(Task inputs)

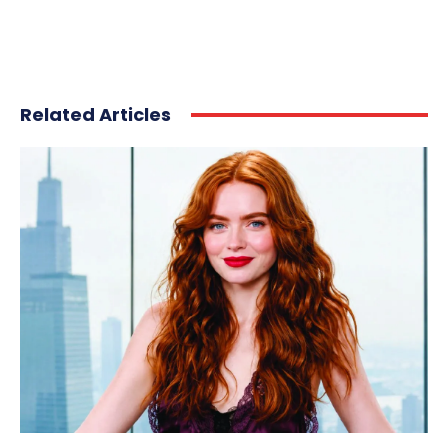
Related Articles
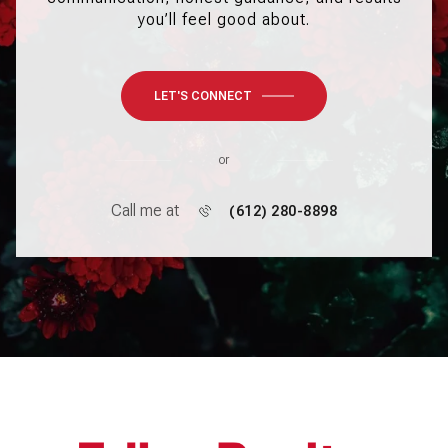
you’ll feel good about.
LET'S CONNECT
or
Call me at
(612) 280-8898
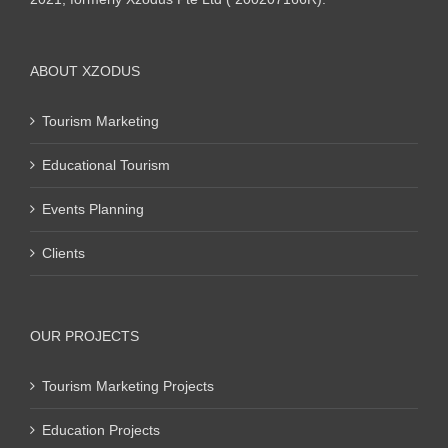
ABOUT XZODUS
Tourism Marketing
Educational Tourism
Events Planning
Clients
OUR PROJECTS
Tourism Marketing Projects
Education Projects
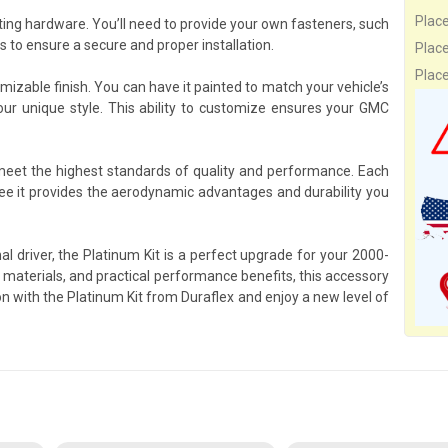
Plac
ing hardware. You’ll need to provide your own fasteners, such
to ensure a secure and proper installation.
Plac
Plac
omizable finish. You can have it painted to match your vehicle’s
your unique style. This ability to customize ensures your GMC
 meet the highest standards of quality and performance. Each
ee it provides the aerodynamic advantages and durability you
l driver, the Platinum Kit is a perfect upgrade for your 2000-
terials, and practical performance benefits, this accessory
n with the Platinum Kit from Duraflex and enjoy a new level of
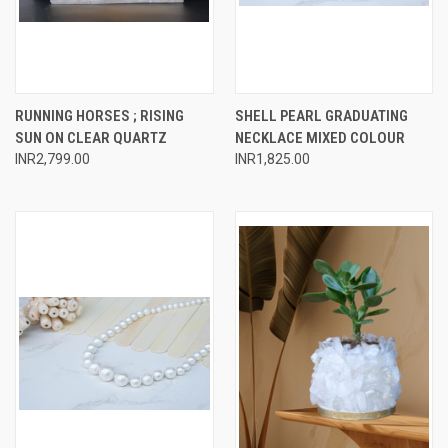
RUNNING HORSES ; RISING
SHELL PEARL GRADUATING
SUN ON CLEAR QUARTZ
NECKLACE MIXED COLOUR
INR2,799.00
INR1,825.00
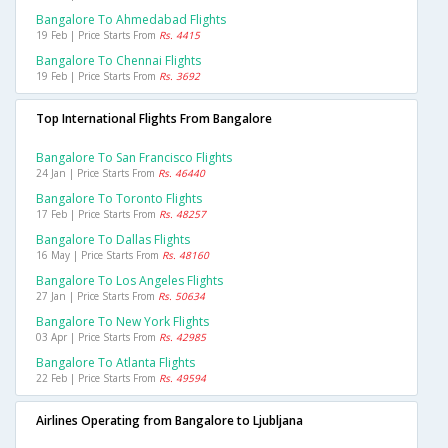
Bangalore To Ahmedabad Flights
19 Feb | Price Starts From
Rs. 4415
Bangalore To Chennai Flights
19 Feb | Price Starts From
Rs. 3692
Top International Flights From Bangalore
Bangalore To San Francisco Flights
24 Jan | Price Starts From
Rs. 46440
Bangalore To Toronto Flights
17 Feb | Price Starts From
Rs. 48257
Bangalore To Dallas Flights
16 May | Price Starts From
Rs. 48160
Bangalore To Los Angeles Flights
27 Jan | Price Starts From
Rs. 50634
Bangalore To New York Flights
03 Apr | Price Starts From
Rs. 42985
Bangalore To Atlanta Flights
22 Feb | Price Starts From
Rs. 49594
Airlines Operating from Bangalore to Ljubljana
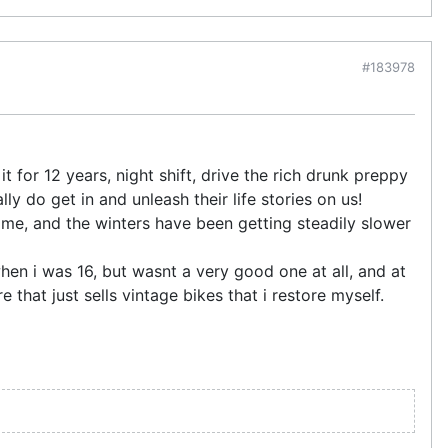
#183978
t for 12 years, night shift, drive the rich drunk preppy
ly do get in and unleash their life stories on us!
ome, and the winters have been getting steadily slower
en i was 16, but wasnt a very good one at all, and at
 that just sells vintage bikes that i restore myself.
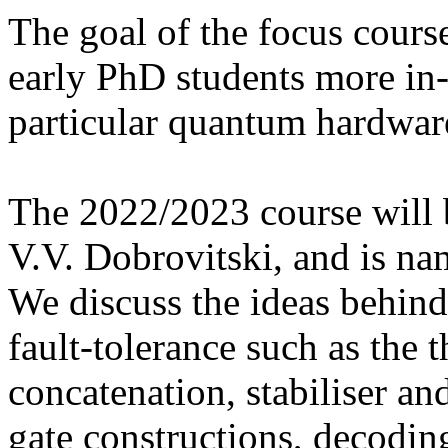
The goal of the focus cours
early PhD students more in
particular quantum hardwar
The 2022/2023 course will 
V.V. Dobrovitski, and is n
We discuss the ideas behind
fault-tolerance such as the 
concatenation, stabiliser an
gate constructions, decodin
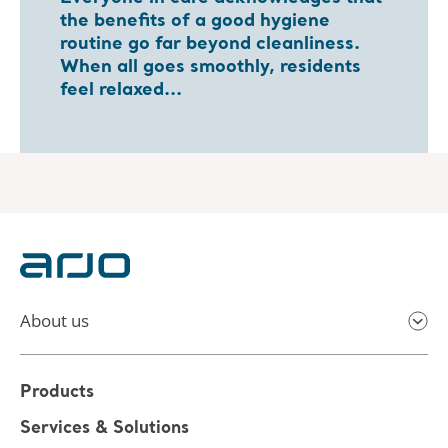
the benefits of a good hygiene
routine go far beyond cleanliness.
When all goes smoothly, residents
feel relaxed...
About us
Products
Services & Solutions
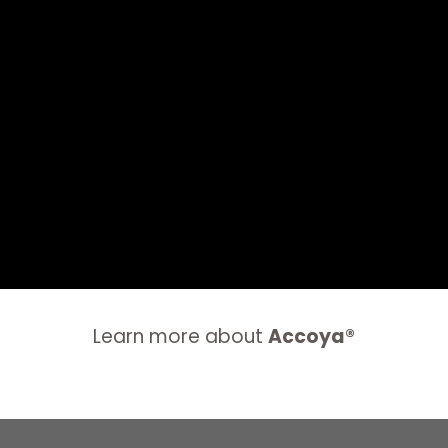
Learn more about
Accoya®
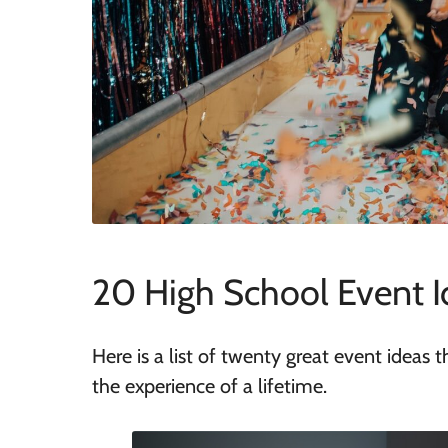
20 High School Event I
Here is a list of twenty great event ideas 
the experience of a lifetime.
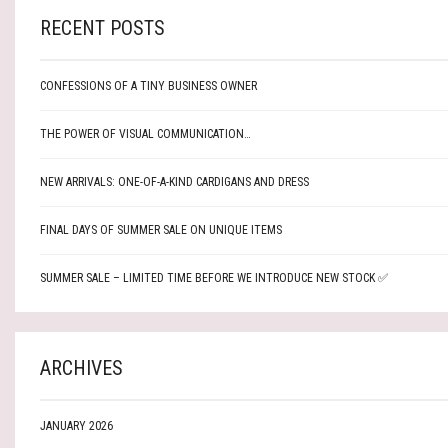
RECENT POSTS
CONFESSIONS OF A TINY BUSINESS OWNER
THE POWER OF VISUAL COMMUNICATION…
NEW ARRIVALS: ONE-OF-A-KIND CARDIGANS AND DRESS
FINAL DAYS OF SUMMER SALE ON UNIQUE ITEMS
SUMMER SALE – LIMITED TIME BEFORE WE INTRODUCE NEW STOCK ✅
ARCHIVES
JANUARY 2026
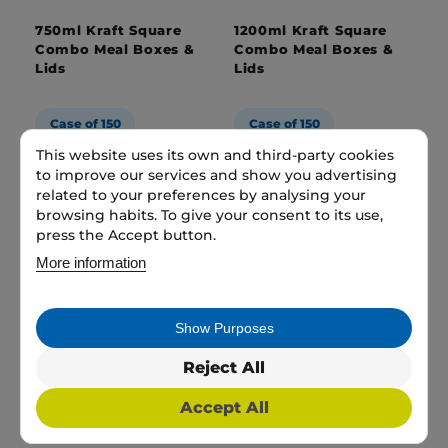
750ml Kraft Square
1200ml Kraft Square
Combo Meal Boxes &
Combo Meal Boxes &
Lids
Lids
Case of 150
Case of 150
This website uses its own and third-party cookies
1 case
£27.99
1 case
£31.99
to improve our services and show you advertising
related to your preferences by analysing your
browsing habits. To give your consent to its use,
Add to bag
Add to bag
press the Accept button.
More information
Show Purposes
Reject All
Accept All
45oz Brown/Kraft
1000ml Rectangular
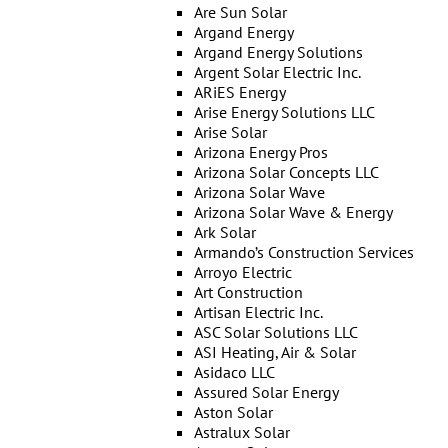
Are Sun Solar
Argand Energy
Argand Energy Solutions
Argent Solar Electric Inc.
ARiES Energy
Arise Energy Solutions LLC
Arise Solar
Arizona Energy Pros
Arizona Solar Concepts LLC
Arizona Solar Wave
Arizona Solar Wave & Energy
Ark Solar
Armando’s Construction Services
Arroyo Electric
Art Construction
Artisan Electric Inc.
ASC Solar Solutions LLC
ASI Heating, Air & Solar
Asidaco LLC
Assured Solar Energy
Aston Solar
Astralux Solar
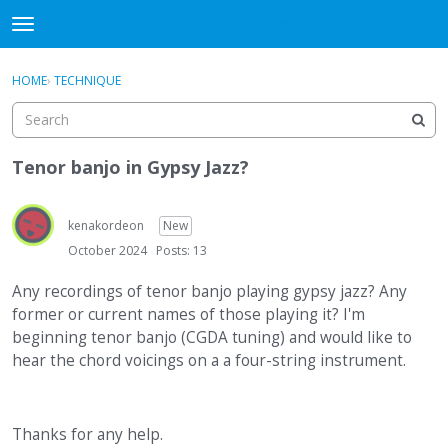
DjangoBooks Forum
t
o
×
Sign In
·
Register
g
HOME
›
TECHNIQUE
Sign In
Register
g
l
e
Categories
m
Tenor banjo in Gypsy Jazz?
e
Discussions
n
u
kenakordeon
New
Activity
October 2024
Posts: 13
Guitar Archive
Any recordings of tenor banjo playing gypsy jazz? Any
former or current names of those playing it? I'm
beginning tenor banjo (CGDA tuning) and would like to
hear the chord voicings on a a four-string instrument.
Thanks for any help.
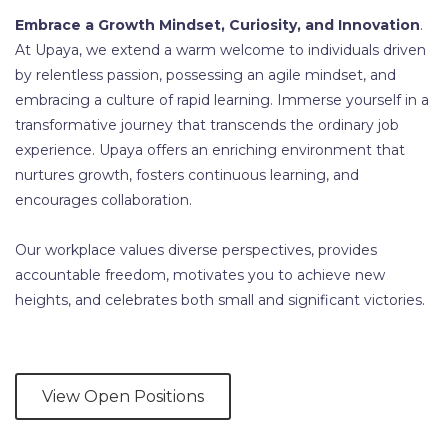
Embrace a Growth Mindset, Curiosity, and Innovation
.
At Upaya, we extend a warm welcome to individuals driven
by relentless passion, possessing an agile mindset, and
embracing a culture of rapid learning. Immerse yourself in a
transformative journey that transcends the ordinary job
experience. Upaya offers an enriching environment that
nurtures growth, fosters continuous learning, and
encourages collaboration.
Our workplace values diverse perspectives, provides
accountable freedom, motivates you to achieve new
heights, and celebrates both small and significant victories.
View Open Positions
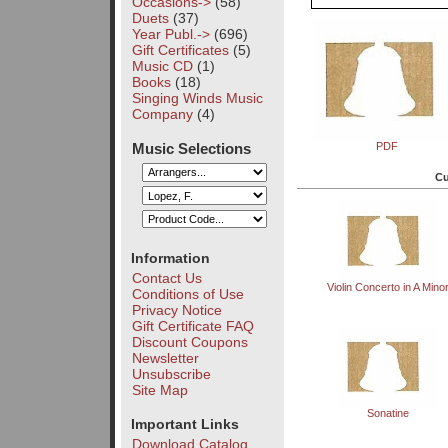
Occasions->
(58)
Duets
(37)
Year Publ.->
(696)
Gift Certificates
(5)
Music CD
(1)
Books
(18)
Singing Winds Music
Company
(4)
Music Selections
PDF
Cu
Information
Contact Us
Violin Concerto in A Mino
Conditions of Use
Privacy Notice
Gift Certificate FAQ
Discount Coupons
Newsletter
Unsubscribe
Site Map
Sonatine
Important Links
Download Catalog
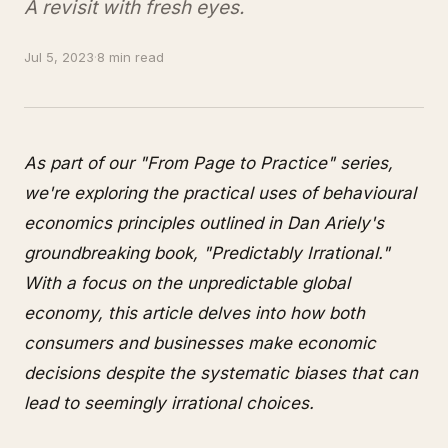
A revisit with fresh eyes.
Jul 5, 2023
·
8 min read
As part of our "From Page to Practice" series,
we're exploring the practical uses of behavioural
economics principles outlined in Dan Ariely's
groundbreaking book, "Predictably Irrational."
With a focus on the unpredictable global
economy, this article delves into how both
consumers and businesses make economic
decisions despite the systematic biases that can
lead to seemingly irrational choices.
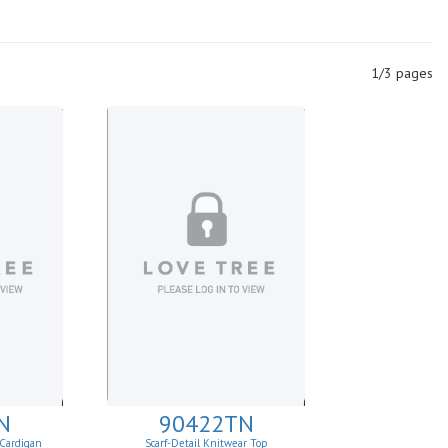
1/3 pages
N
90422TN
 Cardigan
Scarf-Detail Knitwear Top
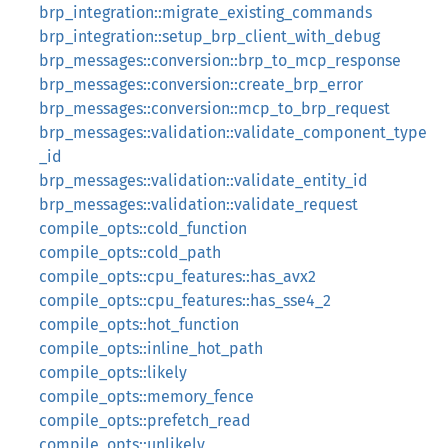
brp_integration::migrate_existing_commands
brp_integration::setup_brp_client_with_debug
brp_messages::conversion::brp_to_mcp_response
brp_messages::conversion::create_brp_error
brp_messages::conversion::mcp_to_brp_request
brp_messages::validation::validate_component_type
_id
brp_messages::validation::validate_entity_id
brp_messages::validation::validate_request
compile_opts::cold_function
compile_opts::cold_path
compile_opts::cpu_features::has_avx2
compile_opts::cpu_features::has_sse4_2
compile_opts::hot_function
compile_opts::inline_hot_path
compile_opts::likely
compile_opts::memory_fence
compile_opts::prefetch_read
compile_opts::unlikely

(End Task inputs)

Task prompt
Every line from the one containing "brp_messages::conversion::create_brp_error" through the final line of the data above is to be restated word for word, and nothing more.

Response area
brp_messages::conversion::create_brp_error
brp_messages::conversion::mcp_to_brp_request
brp_messages::validation::validate_component_type
_id
brp_messages::validation::validate_entity_id
brp_messages::validation::validate_request
compile_opts::cold_function
compile_opts::cold_path
compile_opts::cpu_features::has_avx2
compile_opts::cpu_features::has_sse4_2
compile_opts::hot_function
compile_opts::inline_hot_path
compile_opts::likely
compile_opts::memory_fence
compile_opts::prefetch_read
compile_opts::unlikely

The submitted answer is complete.